Well done "amortiser"! That creepy little drop kick Dean and his incessant partisan politicking drew only plaudits and approbation from the very same communards who now have the sheer effrontery to condemn the GG for a most innocuous comment.
Problem is that this comment from the GG appears to support the Government not condemn it as dickhead dean did.

Posted by: lawrie at June 9, 2004 at 01:54 PM

One day, in a past career, long ago, I worked with a Loans Officer in a Bank. He was interviewing a client who was guarantor for a loan.

When the person was advised that his security was to be called up (the borrowers were approx 12 months in arrears to 2 seperate organisations), he exploded - and then threw his ARTIFICIAL EAR on the desk and walked out of the office in a rage.

The Loans Officer nearly threw up.

The matter was resolved in a much more amicable matter later.

Posted by: DaveACT at June 9, 2004 at 04:03 PM

My Grandfather has a glass eye, I think he needs to hear your glass eye story to feel less alone. He himself, has many glass eye stories but none involve Jamie Lee Curtis Curtis, or indeed any minor member of the British aristocracy.

Posted by: Emily at June 9, 2004 at 05:08 PM

It once spontaneously left his head when he met Jamie Lee Curtis.

I always thought you could put your eye out with one of those.
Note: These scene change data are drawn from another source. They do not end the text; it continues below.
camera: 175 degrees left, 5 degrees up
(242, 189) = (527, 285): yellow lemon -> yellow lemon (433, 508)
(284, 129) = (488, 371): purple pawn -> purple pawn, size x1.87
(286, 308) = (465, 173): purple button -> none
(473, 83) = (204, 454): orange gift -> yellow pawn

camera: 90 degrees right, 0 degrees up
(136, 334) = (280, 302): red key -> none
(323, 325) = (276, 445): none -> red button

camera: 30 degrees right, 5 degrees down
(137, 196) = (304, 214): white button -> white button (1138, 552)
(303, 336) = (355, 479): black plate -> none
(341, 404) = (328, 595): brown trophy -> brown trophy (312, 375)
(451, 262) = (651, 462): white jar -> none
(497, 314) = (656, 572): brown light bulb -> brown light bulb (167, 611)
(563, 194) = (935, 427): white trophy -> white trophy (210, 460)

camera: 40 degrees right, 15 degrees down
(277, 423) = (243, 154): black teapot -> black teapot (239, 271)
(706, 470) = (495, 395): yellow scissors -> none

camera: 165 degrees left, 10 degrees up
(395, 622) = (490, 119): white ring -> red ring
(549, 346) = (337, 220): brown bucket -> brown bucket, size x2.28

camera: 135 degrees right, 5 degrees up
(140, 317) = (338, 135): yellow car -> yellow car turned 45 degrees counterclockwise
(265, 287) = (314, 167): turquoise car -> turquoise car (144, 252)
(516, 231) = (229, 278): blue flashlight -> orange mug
Nice to have the suspicion confirmed.

Posted by: Slartibartfast at June 10, 2004 at 01:29 AM

Slartibartfast : OK! I'm not the only one who has fantasies...LOL

Posted by: DaninVan at June 10, 2004 at 04:52 AM

David's story reminds me of a gal I once knew only through a chat room, who also had a glass eye. We had decided to finally meet at a bar.

She said "How will I know you?"

I said "I'll wear a red carnation, like in the movies. How will I know you?"

She said "I'll keep an eye out for you"

Posted by: Ken Summers at June 10, 2004 at 06:11 AM

Wow. I sure shut this conversation down.

Posted by: Ken Summers at June 11, 2004 at 03:57 PM

I'll resume this rather macabre conversation about glass eyes.

Back in the 80's there was a guy who lived not too far from my family by the last name of Weiner (his son used to insist that it was pronounced "wine-er," which didn't help much, since he was a sniveling little whiner, but I digress) who had a glass eye. He thought it the height of hilarity to horrify the neighborhood children by taking out said glass eye and showing them his gaping, empty eye socket. Sadly, I never witnessed the spectacle. On second thought, "sadly" may be the wrong word for it...

Posted by: Sean M. at June 11, 2004 at 07:19 PM

Actually I swiped the idea from a book by Carl Hiassen. Who says liberals can't do useful work?